Moyers: Can you shed some light into the government’s approach to this growing threat?

Brenner: Sure I can: The government’s approach is half-hearted, uncoordinated, and ineffective.

Moyers: Why?

Brenner: At the risk of not doing justice to a long story, I’ll give you three reasons. First, people are slow to take seriously new kinds of threats, especially when those threats don’t have immediate consequences. This is true of both government officials and corporate executives.

Second, the U.S. government, like most governments, is poor at coordinating strategic activities across departments or ministries. And like all serious problems, network insecurity is a cross-departmental challenge. The press talks about our “cyber czar,” but the so-called czar has no directive authority over the department secretaries who control budgets and whose authorities are written into law. The Defense Department is taking this seriously, but moving a behemoth is a slow business. And the Department of Homeland Security, which is supposed to lead the rest of government, lacks depth in this area. So the government has its hands full getting its own house in order, let alone leading the private sector to more secure ground.

Moyers: You mentioned three reasons. That’s two.

Brenner: The government is broke. That’s three. Can I add something?

Moyers: Sure.

Brenner: I don’t mean to suggest that no one in government is paying attention to this issue. On the contrary, there are people in Homeland Security, Defense, the intelligence agencies – and to some extent, in every agency – who understand this vulnerability all to well and have been trying to deal with it. But most of them are feeling like Sisyphus. They keep pushing the bolder up the hill, and it keeps rolling back down.

Moyers: How can we seriously and effectively address network insecurity?

Brenner: I’m going to give you two answers that sound contradictory, but aren’t. First, we have entered an era when secrets are harder to keep. We are so inter-connected now that not much is really secret anymore. And anything that is secret, will not stay secret for long. This is true for companies and governments as well as individuals, because we all communicate and store information on the same kinds of connected networks. And because secrecy is to organizations what privacy is to persons. We’re just going to have to get used to less privacy and less secrecy. For business, this means that speed, not secrecy, will increasingly be the key to success – speed of product development, speed to market, and speed at reacting to market information.

My second answer is that, in order to keep some information more or less private, or more or less secret, people are going to have to be really selective about what they want to protect, because you simply can’t protect everything.
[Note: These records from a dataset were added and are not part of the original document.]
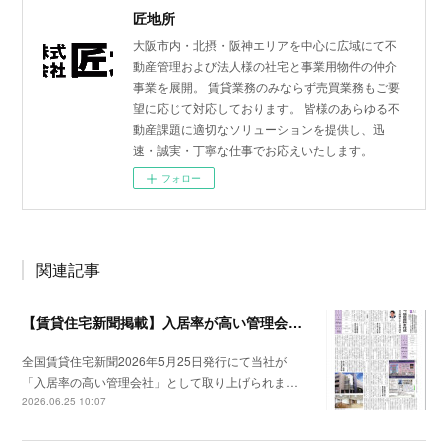
匠地所
大阪市内・北摂・阪神エリアを中心に広域にて不
動産管理および法人様の社宅と事業用物件の仲介
事業を展開。 賃貸業務のみならず売買業務もご要
望に応じて対応しております。 皆様のあらゆる不
動産課題に適切なソリューションを提供し、迅
速・誠実・丁寧な仕事でお応えいたします。
フォロー
関連記事
【賃貸住宅新聞掲載】入居率が高い管理会社特集
全国賃貸住宅新聞2026年5月25日発行にて当社が
「入居率の高い管理会社」として取り上げられま…
2026.06.25 10:07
That means controlling access to the sensitive stuff and putting it on segregated networks and servers. A generation ago, hardly anybody except intelligence agencies behaved like this. The intelligence agencies tagged information in varying degrees of sensitivity, and tagged people with escalating access rights. That is, we classify information, and we dole out security clearances, and then we match up information with access rights. In the private sector, this is called “role-based access” to information. There’s going to be much more of this in the future.

Moyers: So which is it: nothing’s secret anymore, or we have to get better at protecting information?

Brenner: These ideas are in tension, but we have to live with them both. Good decisions, let alone wisdom, are impossible if you can’t keep more than one important idea in your head at the same time.